In Harrington v. Victoria, etc., Dock Co. (1878), 3 Q. B. D. 549, a railroad company contemplating certain repairs employed the plaintiff as an engineer to advise it in respect thereto. The defendants, having submitted a bid for doing the work, agreed to employ the plaintiff on a five per cent commission to superintend the repairs, if he would use his influence with the railroad company to induce it to accept the defendants’ bid. The jury found that the con*556tract, though calculated to bias, the plaintiff’s mind, had not in fact done so, and that he had not in consequence thereof given less beneficial advice to the company as to the defendants’ bid than he otherwise would have done. Cock-burn, C. J., assuming that the agreement did not influence the mind of the plaintiff, so as to induce him to do anything dishonest towards his employer, entertained “no doubt but the agreement is a corrupt one and is not enforceable at law, whatever, the actual effect produced on the mind.” See, also, Edwards v. Estell (1814), 48 Cal. 194; City of Toronto v. Bowes (1854), 4 Grant’s Ch. 489.
So, in this case, no fact is disclosed by the record to indicate that appellee was negligent or inefficient in protecting the interests of the taxpayers, but, as we have seen, the rule admits of no exception. From these considerations we conclude that appellee, while acting in a trust capacity on behalf of the taxpayers of his township, and at their expense, in safeguarding their interests in the construction of road Ro. 2, was not in a position to accept employment from the contractors to work for them in making the road. The law forbids the inconsistent position of pretending to serve both the people and the contractors at the same time. The contract sued on being illegal, the courts can afford no relief, and the court erred in refusing to give to the jury instruction one, requested by appellants.

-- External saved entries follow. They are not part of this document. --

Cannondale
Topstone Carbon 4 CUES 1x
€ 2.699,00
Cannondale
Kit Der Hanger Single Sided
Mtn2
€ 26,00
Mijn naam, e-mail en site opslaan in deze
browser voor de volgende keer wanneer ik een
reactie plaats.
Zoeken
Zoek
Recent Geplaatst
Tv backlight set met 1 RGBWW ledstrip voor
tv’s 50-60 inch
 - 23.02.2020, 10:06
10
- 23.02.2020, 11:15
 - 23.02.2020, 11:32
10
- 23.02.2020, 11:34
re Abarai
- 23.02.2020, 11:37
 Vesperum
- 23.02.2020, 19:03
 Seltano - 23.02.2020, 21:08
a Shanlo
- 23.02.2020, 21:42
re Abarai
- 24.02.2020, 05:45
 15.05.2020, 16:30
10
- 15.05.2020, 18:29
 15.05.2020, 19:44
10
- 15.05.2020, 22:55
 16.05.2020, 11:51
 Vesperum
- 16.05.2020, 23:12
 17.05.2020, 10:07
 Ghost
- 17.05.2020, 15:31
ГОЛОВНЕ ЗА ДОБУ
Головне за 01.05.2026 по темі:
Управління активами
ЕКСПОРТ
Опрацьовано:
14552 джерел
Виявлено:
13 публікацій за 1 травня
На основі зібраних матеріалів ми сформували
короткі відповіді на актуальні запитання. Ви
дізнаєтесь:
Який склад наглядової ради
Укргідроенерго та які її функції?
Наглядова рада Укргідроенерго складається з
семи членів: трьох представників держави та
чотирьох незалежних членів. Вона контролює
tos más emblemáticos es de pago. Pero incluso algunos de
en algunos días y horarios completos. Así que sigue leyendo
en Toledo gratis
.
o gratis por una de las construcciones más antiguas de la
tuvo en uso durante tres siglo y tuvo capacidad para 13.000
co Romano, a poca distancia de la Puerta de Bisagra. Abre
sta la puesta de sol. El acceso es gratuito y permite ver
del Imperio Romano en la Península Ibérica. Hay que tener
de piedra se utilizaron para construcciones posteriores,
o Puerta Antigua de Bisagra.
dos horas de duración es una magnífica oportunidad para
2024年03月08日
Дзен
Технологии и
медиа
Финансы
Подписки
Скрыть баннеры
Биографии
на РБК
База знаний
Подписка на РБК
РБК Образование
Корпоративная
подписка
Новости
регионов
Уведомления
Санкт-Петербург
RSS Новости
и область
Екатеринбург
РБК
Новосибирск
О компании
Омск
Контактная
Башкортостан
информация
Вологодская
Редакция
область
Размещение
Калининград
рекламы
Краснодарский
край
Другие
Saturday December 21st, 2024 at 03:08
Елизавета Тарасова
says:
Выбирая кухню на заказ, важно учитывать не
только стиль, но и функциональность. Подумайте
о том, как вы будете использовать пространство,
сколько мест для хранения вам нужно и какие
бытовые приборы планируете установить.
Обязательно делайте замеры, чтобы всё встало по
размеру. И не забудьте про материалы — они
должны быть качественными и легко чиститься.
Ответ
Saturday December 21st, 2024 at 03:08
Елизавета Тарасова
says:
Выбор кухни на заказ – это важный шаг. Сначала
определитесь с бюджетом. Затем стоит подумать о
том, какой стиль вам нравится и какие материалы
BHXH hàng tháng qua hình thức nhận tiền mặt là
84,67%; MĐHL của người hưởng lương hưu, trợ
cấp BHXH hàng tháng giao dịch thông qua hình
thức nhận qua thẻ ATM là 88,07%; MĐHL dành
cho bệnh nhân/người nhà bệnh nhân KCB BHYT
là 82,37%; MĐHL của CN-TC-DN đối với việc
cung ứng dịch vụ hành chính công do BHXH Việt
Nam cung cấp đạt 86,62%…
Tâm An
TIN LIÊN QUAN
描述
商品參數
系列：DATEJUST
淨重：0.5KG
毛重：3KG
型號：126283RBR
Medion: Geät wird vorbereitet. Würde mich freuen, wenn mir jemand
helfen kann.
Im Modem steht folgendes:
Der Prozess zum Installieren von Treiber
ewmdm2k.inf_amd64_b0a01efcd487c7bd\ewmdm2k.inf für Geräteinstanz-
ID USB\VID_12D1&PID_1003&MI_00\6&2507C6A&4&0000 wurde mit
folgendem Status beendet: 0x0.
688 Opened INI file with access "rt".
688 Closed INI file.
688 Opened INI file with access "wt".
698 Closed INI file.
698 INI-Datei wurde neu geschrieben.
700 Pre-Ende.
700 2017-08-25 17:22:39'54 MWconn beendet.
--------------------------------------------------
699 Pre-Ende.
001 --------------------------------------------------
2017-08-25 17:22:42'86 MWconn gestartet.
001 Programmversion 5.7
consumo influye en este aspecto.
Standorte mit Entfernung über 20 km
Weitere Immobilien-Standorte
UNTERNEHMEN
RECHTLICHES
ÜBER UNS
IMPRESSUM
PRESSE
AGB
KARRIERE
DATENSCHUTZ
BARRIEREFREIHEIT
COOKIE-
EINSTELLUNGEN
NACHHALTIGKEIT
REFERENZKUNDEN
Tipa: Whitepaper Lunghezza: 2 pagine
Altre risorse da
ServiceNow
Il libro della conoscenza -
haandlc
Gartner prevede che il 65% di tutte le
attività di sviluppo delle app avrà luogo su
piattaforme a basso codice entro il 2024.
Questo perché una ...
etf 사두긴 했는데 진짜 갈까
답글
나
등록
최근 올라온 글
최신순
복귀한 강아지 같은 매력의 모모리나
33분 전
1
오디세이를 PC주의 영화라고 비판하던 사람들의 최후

6. Appellee claims that the illegal nature of the contract was not provable under the issues, viz., the general denial and payment. We think otherwise. In the first place, under the general denial it was encumbent upon the plaintiff to establish a contract upon which he had the right to recover. In endeavoring to do this he disclosed the infirmities of his contract. In the second place, any fact which goes to destroy, not to avoid, the plaintiff’s cause of action is provable under the general denial. And facts independent of those averred in the complaint, of a nature affirmative, but which have a negative *557effect upon the issues, are also admissible. Jeffersonville Water Supply Co. v. Riter (1897), 146 Ind. 521; Hess v. Union State Bank (1901), 156 Ind. 523; Gwinnup v. Shies (1903), 161 Ind. 500.
For error of the court in refusing to give instruction one, requested by appellants, the judgment must be reversed. Judgment reversed, and cause remanded, with instructions to grant appellants a new trial.